The call to become an entrepreneur comes at different times in peoples’ lives. For some, the beckoning occurs after years in a corporate world filled with mindless meetings and soulless work. Others seem to know early on that they want to pursue their own dreams and start creating their own enterprise after college. A select group seem to be born to run their own businesses, and you’ll find them setting up small ventures well before their university years.
Whenever the calling comes, entrepreneurs are bound by the siren song of freedom, charting their own way and walking the road less traveled. They are willing to risk things in life for a chance to pursue their dreams. The long hours and hard work are a response to the dogged pursuit of their vision and each success is celebrated as a milestone along the way.
Form a Corporation or LLC
When you start your business venture, it’s vitally important to protect the money you have invested and your financial future. One of the first things you should do when creating your new company is to form a corporation or LLC. As mentioned by llcguys.com – “unlike a sole proprietorship, these legal forms of doing business protect you personally from the debts, liabilities and obligations of the business.”

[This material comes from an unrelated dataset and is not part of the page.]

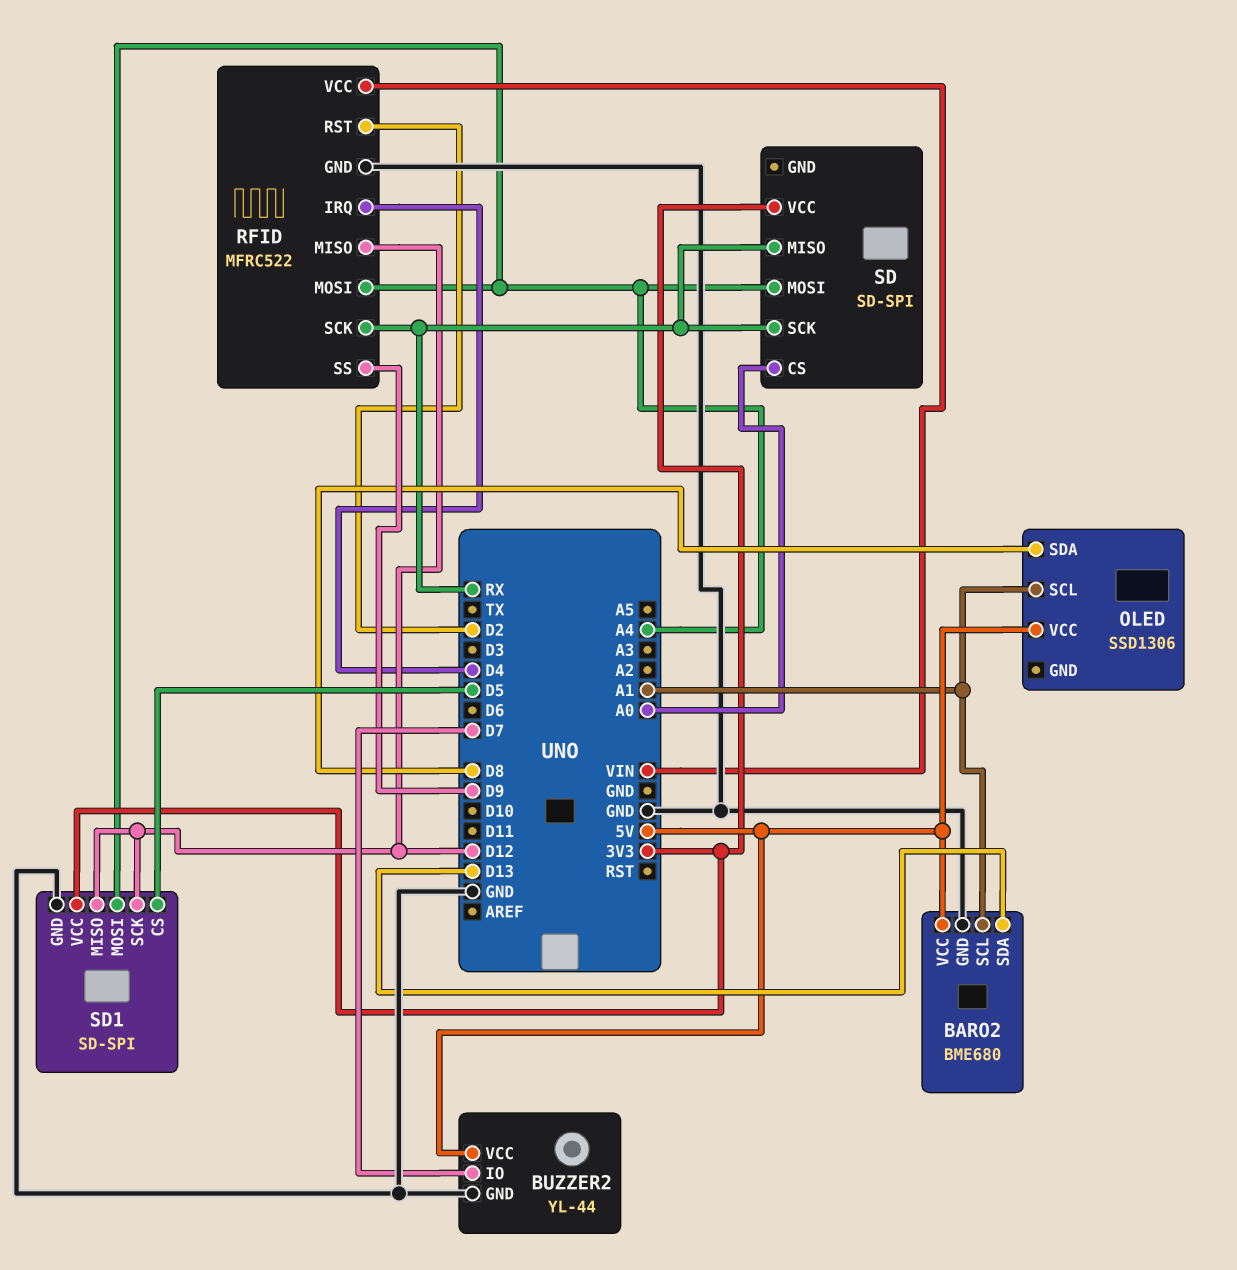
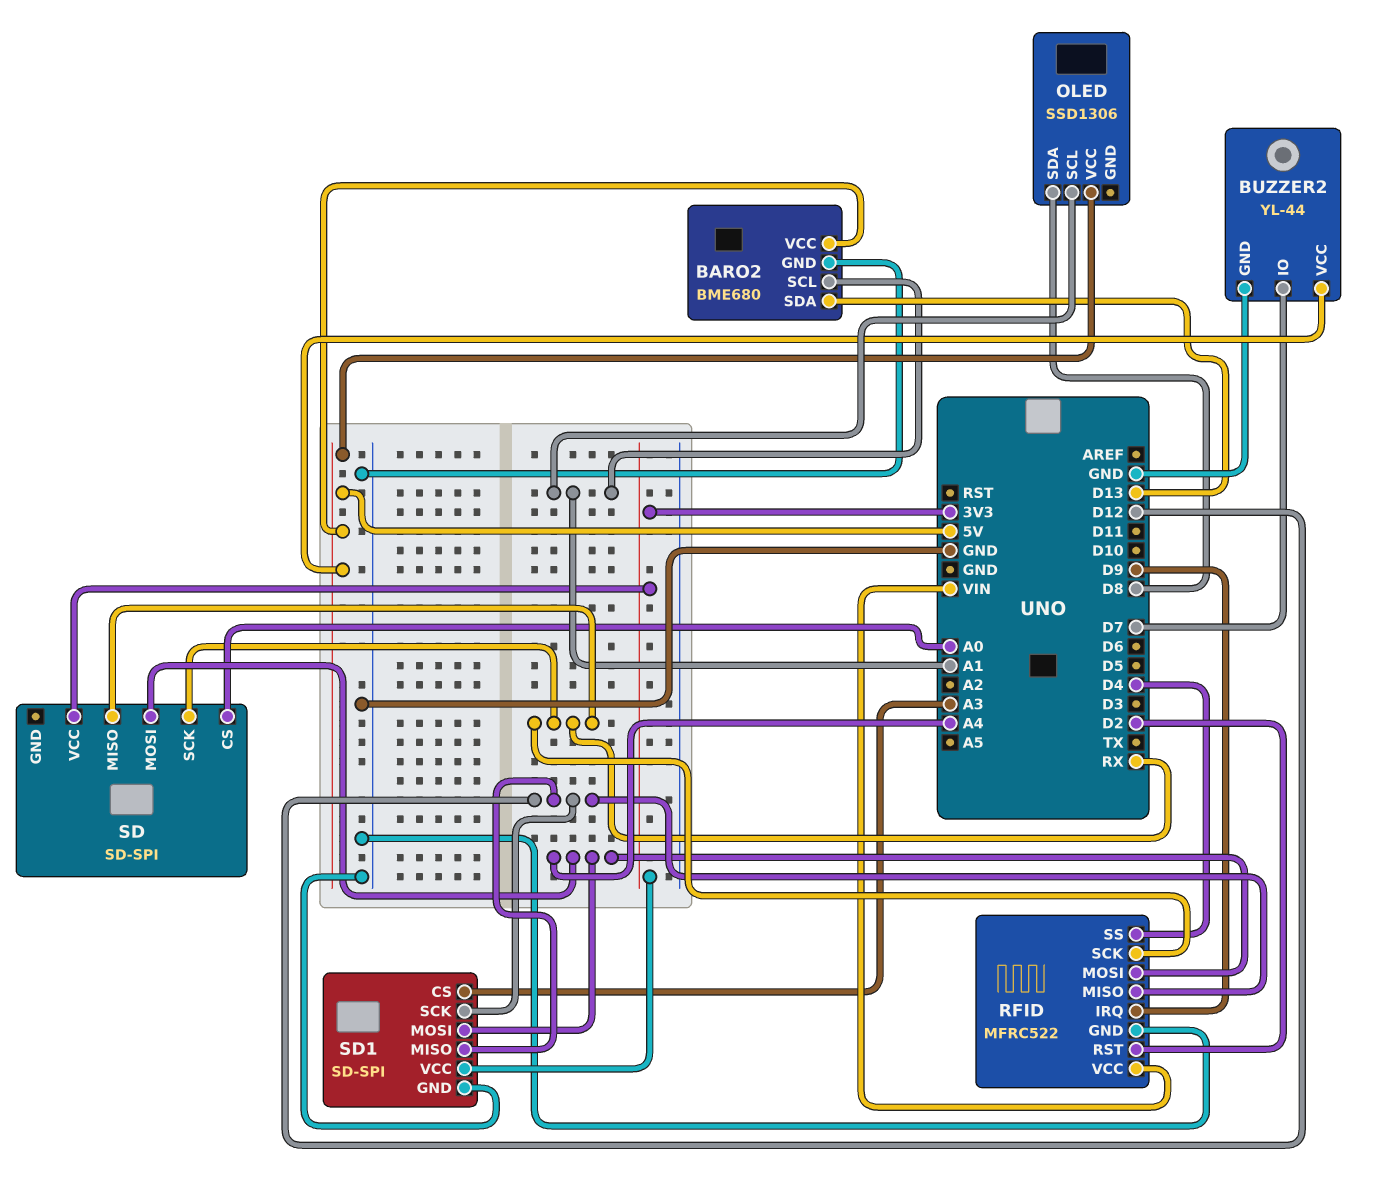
RFID pin IRQ: D4 -> D9
RFID pin SS: D9 -> D4
SD1 pin CS: D5 -> A3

You should consult with an expert to evaluate whether you actually need to incorporate, or if an LLC (limited liability company) is sufficient for you. The rules for setting these up vary by state so you’ll want to make sure you get the right advice, and you do your research thoroughly.
Get Full Business Insurance Coverage
To fund your new business, you will likely be investing a lot of your own money. There are lots of startup costs, equipment to buy and operating expenses to finance until the first sales come rolling in. To protect your upfront investment and your on-going business, you’ll want to consult a business insurance specialist who can provide a commercial policy that will cover your needs.

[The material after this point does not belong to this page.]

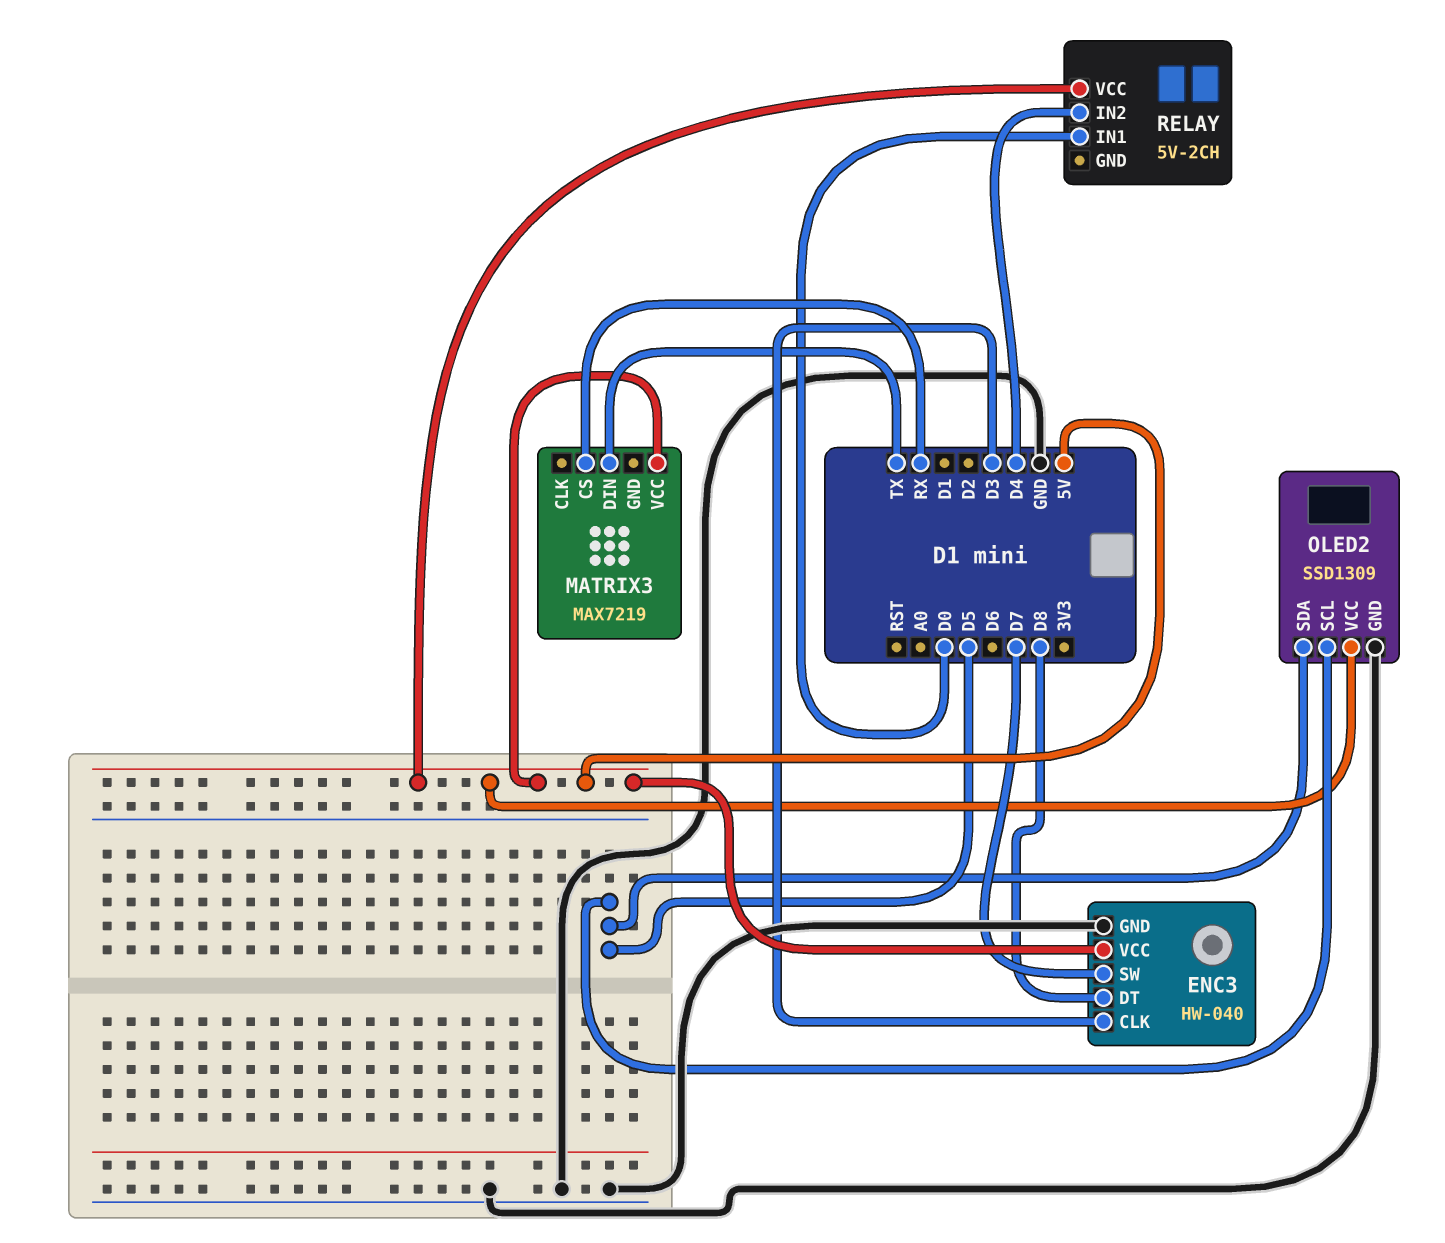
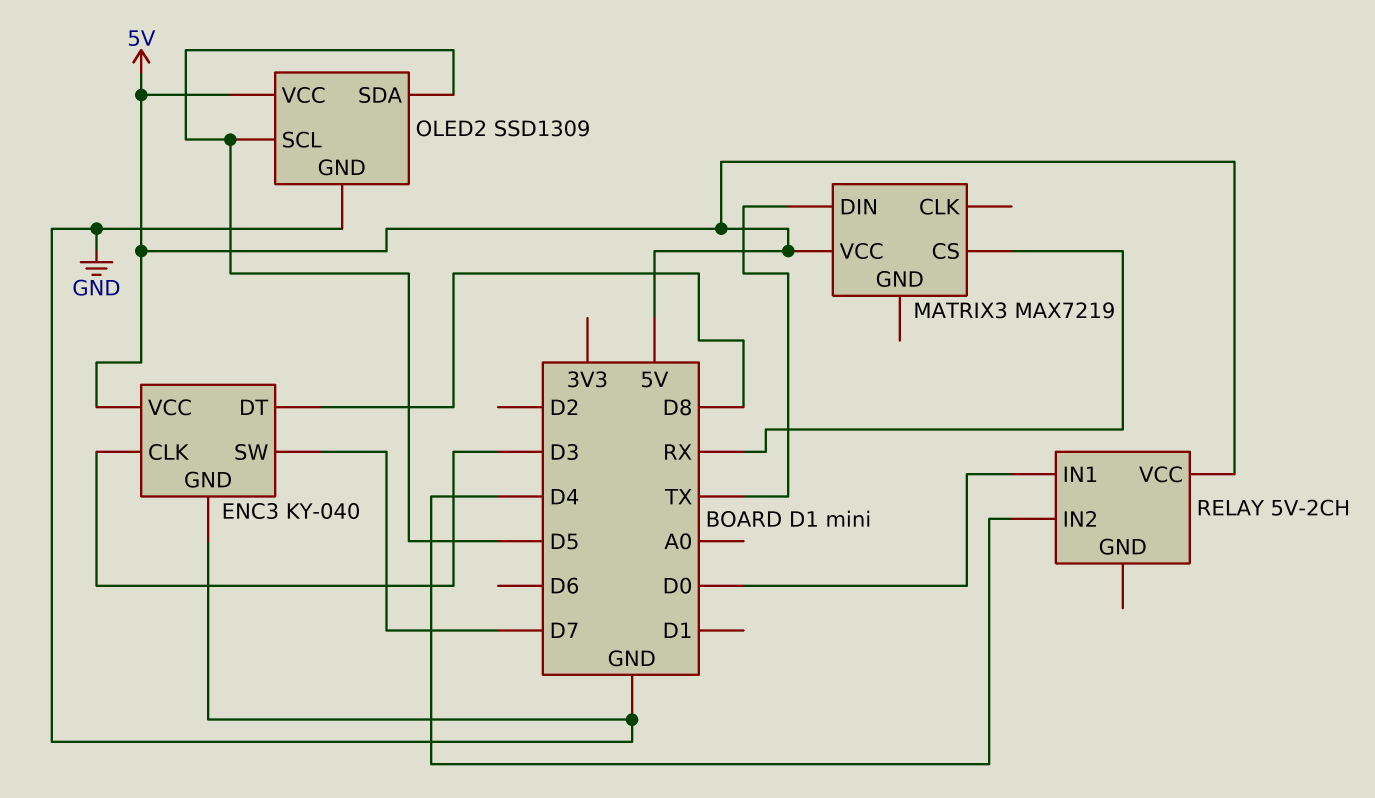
ENC3: HW-040 -> KY-040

In general, business insurance will address several key areas. General liability coverage helps protect you from any property damage or injury claims that could be made against your company. You’ll also want personal property insurance that protects your buildings, equipment, inventory and the like. Policies can also cover business income, professional liability and worker’s compensation.

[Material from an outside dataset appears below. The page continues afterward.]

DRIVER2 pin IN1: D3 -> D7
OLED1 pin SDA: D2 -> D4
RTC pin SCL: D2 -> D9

Handle Payroll and Sales Taxes Correctly
Keeping on top of cash flow and having enough money in the bank account can be a challenge for any business. If you have employees and do payroll or sell goods where you are obligated to collect sales tax, you have to make sure that you handle those taxes correctly. Each time you pay employees, you’ll be withholding money for federal, state or local tax deductions. With sales tax, you will be receiving funds to pay for those obligations.
The catch is that the money you collect for each of these is due sometime in the future. Often, a cash strapped business might be tempted to dip into the payroll withholding or sales tax receipts to fund their daily activities. You should never do this. If your venture has severe financial difficulties and you have to close the business, you will be responsible for paying that money personally and will not be shielded by your corporate structure. It’s exciting to watch your new business come to life, but you have to make sure to take the steps to protect your investment and your dreams. By incorporating, getting the best business insurance coverage and handling your tax obligations correctly you’ll be setting things on the right course.